# Work instructions:
Before the listing below, write out as a JSON list of strings the lines starting at the very beginning of the listing and going on through the line that contains "0: (738, 492)", with one string per line and blank lines omitted.

# Data listing:
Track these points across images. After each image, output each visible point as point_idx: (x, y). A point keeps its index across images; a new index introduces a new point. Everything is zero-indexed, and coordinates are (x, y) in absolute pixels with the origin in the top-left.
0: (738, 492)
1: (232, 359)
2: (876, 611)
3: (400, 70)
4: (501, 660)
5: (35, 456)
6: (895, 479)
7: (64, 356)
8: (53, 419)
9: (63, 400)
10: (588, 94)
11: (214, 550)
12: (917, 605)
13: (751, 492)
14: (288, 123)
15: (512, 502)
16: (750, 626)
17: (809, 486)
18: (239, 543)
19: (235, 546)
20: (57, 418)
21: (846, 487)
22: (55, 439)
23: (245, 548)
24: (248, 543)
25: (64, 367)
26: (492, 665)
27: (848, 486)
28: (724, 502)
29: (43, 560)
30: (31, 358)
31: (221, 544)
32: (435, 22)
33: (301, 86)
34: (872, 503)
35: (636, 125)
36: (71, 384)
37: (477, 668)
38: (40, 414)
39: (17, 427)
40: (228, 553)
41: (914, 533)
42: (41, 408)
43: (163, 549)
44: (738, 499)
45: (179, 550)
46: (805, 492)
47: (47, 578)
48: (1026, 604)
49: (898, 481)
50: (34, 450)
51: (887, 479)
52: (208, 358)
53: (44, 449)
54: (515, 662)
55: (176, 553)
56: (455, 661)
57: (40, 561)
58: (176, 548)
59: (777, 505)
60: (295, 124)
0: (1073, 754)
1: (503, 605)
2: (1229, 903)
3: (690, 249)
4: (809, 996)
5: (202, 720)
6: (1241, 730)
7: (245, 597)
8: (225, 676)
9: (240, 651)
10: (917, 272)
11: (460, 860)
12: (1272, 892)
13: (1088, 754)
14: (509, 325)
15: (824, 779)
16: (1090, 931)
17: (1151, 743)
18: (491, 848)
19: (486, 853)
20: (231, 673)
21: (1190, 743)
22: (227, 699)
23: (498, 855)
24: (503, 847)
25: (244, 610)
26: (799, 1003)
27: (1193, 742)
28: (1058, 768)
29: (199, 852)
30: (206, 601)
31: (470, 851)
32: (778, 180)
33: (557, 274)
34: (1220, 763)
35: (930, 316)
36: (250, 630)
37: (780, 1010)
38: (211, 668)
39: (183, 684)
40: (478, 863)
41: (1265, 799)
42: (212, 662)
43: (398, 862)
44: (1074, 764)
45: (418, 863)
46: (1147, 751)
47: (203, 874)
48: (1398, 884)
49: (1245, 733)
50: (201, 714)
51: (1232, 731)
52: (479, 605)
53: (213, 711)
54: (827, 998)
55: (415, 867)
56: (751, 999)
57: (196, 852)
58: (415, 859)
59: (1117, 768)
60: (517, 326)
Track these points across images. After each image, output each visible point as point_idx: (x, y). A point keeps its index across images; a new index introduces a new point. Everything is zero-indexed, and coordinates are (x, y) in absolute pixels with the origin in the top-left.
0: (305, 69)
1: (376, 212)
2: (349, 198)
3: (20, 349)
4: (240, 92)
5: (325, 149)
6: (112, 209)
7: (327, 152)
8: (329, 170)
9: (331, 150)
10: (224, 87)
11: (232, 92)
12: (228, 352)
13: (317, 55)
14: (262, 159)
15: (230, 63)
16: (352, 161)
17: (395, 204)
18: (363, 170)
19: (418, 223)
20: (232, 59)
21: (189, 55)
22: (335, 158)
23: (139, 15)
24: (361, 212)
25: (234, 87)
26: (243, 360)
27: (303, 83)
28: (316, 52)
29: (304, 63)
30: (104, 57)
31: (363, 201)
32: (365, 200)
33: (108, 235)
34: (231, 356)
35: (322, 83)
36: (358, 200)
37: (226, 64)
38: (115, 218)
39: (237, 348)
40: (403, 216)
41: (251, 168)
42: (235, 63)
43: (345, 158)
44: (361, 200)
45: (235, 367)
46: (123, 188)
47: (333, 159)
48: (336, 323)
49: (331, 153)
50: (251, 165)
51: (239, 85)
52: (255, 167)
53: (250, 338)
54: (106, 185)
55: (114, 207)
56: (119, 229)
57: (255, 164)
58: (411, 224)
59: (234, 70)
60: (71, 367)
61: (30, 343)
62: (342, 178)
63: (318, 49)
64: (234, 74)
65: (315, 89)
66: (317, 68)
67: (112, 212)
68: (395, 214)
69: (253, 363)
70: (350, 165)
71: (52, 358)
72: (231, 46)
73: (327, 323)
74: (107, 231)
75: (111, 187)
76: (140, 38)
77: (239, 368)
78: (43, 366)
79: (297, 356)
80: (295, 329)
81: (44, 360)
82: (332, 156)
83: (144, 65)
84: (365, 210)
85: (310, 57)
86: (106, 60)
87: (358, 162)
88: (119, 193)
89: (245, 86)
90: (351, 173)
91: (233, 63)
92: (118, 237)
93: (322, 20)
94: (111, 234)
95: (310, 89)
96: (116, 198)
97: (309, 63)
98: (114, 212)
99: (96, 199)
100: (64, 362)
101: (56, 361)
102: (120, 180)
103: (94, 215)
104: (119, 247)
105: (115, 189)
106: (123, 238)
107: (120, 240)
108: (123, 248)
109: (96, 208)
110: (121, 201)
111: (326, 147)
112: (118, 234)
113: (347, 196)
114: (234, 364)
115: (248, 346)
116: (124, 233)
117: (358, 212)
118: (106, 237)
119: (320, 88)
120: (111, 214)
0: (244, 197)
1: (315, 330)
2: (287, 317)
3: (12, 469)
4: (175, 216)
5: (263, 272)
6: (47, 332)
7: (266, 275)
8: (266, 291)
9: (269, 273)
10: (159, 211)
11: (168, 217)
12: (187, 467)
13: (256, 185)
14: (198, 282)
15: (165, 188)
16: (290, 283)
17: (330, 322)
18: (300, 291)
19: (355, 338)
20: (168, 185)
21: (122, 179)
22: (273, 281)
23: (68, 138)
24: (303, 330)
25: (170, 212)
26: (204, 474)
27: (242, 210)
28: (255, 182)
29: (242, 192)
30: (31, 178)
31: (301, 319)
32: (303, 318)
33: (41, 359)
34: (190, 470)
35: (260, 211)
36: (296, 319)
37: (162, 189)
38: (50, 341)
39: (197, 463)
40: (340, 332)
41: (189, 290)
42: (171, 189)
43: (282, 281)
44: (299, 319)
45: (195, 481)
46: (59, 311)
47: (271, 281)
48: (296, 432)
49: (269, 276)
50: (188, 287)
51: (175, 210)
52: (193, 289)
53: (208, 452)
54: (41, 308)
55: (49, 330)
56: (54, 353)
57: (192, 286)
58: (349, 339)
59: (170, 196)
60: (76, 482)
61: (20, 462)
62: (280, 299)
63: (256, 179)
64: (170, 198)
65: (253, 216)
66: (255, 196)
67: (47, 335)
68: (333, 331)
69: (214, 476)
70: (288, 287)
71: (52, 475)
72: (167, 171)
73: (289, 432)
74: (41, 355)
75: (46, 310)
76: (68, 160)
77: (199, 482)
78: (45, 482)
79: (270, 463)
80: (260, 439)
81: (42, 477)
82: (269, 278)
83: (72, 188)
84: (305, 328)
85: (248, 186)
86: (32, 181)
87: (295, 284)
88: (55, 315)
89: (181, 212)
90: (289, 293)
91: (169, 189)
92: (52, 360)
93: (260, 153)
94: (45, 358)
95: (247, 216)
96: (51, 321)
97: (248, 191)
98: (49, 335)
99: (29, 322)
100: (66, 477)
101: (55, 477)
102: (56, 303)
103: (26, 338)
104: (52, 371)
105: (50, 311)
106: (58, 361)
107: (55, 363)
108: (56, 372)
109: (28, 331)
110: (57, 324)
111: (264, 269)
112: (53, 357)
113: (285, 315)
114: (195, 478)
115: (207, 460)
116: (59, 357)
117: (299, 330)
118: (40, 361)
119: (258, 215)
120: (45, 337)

# Solution:
[
  "Track these points across images. After each image, output each visible point as point_idx: (x, y). A point keeps its index across images; a new index introduces a new point. Everything is zero-indexed, and coordinates are (x, y) in absolute pixels with the origin in the top-left.",
  "0: (738, 492)"
]